Aim of the task:
Pull out each line of the material below that contains the word "after", and copy those lines in their original order.
** Opening Data to use block **
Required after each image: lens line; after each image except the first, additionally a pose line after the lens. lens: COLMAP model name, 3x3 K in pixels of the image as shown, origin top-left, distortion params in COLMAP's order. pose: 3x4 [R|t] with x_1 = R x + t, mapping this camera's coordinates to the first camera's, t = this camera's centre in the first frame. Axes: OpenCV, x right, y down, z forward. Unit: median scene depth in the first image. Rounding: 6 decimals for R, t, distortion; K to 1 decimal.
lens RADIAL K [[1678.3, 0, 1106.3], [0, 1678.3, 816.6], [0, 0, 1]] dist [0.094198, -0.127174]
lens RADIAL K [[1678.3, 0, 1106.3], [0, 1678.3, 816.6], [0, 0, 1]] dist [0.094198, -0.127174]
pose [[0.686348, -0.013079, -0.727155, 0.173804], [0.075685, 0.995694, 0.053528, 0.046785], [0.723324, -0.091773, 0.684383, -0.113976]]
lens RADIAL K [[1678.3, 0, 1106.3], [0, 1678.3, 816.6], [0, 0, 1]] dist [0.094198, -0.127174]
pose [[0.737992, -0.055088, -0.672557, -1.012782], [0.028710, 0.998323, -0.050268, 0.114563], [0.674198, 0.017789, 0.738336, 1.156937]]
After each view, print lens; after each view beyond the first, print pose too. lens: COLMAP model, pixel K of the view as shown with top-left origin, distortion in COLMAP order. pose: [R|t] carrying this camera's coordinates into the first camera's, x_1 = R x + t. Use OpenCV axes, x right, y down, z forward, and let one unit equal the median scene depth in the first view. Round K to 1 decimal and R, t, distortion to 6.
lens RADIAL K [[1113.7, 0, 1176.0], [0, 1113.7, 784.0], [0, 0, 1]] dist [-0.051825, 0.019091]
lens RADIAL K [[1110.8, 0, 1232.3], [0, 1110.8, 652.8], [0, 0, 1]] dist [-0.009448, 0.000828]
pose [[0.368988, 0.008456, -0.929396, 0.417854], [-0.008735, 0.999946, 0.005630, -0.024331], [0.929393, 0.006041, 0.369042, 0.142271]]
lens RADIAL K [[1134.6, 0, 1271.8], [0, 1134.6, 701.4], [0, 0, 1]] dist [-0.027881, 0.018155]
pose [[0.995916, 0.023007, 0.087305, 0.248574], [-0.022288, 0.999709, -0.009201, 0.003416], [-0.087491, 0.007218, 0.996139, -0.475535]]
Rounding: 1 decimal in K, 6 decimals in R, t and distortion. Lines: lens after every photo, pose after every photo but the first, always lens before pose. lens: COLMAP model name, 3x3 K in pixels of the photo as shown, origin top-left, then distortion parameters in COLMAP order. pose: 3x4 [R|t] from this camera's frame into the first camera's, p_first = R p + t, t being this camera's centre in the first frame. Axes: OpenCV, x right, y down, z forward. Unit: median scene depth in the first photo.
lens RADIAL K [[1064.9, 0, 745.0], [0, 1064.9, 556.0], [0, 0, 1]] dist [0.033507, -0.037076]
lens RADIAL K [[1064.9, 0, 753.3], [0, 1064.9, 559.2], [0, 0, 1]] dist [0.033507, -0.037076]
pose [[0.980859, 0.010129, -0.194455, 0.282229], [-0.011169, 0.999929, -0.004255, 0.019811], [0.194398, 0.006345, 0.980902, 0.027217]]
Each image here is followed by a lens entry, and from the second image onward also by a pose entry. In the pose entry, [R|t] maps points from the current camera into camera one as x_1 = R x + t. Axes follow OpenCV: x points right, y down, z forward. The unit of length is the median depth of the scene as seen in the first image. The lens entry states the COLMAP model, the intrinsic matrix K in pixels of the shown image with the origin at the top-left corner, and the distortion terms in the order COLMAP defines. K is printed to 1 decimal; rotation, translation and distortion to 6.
** Closing Data to use block **
Answer section:
Required after each image: lens line; after each image except the first, additionally a pose line after the lens. lens: COLMAP model name, 3x3 K in pixels of the image as shown, origin top-left, distortion params in COLMAP's order. pose: 3x4 [R|t] with x_1 = R x + t, mapping this camera's coordinates to the first camera's, t = this camera's centre in the first frame. Axes: OpenCV, x right, y down, z forward. Unit: median scene depth in the first image. Rounding: 6 decimals for R, t, distortion; K to 1 decimal.
After each view, print lens; after each view beyond the first, print pose too. lens: COLMAP model, pixel K of the view as shown with top-left origin, distortion in COLMAP order. pose: [R|t] carrying this camera's coordinates into the first camera's, x_1 = R x + t. Use OpenCV axes, x right, y down, z forward, and let one unit equal the median scene depth in the first view. Round K to 1 decimal and R, t, distortion to 6.
Rounding: 1 decimal in K, 6 decimals in R, t and distortion. Lines: lens after every photo, pose after every photo but the first, always lens before pose. lens: COLMAP model name, 3x3 K in pixels of the photo as shown, origin top-left, then distortion parameters in COLMAP order. pose: 3x4 [R|t] from this camera's frame into the first camera's, p_first = R p + t, t being this camera's centre in the first frame. Axes: OpenCV, x right, y down, z forward. Unit: median scene depth in the first photo.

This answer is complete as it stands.